---- DOCUMENT TEXT

I am running Airflow with k8s executor.
I have everything set up under the [kubernetes]
section and things are working fine. However, I would prefer to use a pod file for the worker.
So I generated a pod.yaml from one of the worker container that spins up.
I have placed this file on a location accessible by the scheduler pod something like
/opt/airflow/yamls/workerpod.yaml
But when I try to specify this file in pod_template_file
parameter, it gives me these errors
[2020-03-02 22:12:24,115] {pod_launcher.py:84} ERROR - Exception when attempting to create Namespaced Pod.
Traceback (most recent call last):
File "/opt/rh/rh-python36/root/usr/lib/python3.6/site-packages/airflow/contrib/kubernetes/pod_launcher.py", line 81, in run_pod_async
resp = self._client.create_namespaced_pod(body=req, namespace=pod.namespace, **kwargs)
File "/opt/rh/rh-python36/root/usr/lib/python3.6/site-packages/kubernetes/client/apis/core_v1_api.py", line 6115, in create_namespaced_pod
(data) = self.create_namespaced_pod_with_http_info(namespace, body, **kwargs)

--------
---- ENTRIES SUPPLIED

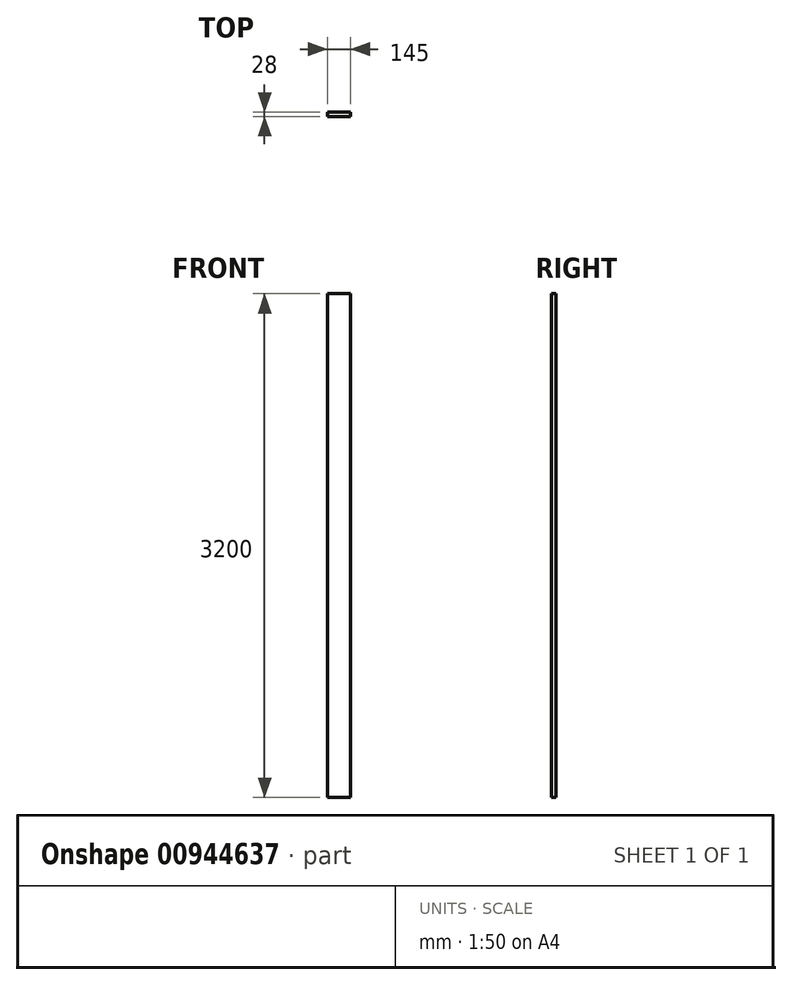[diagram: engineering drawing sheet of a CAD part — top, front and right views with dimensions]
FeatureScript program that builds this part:
annotation { "Feature Type Name" : "Feature", "Feature Type Description" : "" }
export const myFeature = defineFeature(function(context is Context, id is Id, definition is map)
    precondition{}
    {
        {
            var Q0;
            Q0=qCreatedBy(makeId("Top.planeOp"),FACE);
            var sketch = newSketch(context, id + "F0", { "sketchPlane" : qUnion([Q0])});
            skLineSegment(sketch, "E0.bottom", {"start": v(0, 0) * mm, "end": v(145, 0) * mm});
            skLineSegment(sketch, "E0.top", {"start": v(0, 28) * mm, "end": v(145, 28) * mm});
            skLineSegment(sketch, "E0.left", {"start": v(0, 0) * mm, "end": v(0, 28) * mm});
            skLineSegment(sketch, "E0.right", {"start": v(145, 0) * mm, "end": v(145, 28) * mm});
            skSolve(sketch);
        }
        {
            var Q0;
            Q0=makeQuery(id+"F0.imprint","IMPRINT",FACE,{"disambiguationData":[TD([[makeQuery(id+"F0.imprint","IMPRINT",EDGE,{"derivedFrom":sQuery(id+"F0.wireOp",EDGE,"E0.bottom")}),1.0]])]});
            extrude(context, id + "F1", {"entities" : qUnion([Q0]), "depth" : 3200 * mm, "offsetDistance" : 25 * mm});
        }
    });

--------

# YOUR TASKS:
1: Answer these about the Airflow question:
(a) Which executor is Airflow running with?
(b) At what path was the worker pod file placed?
(c) In which parameter was that file specified?
2: Please continue the Airflow question from its last line.

# REPLIES:
1:
(a) The k8s executor.
(b) /opt/airflow/yamls/workerpod.yaml
(c) pod_template_file

2:
File "/opt/rh/rh-python36/root/usr/lib/python3.6/site-packages/kubernetes/client/apis/core_v1_api.py", line 6206, in create_namespaced_pod_with_http_info
collection_formats=collection_formats)
File "/opt/rh/rh-python36/root/usr/lib/python3.6/site-packages/kubernetes/client/api_client.py", line 334, in call_api
_return_http_data_only, collection_formats, _preload_content, _request_timeout)
File "/opt/rh/rh-python36/root/usr/lib/python3.6/site-packages/kubernetes/client/api_client.py", line 168, in __call_api
_request_timeout=_request_timeout)
File "/opt/rh/rh-python36/root/usr/lib/python3.6/site-packages/kubernetes/client/api_client.py", line 377, in request
body=body)
File "/opt/rh/rh-python36/root/usr/lib/python3.6/site-packages/kubernetes/client/rest.py", line 266, in POST
body=body)
File "/opt/rh/rh-python36/root/usr/lib/python3.6/site-packages/kubernetes/client/rest.py", line 222, in request
raise ApiException(http_resp=r)
kubernetes.client.rest.ApiException: (403)
Reason: Forbidden
HTTP response headers: HTTPHeaderDict({'Audit-Id': 'ab2bc6dc-96f9-4014-8a08-7dae6e008aad', 'Cache-Control': 'no-store', 'Content-Type': 'application/json', 'Date': 'Mon, 02 Mar 2020 22:12:24 GMT', 'Content-Length': '660'})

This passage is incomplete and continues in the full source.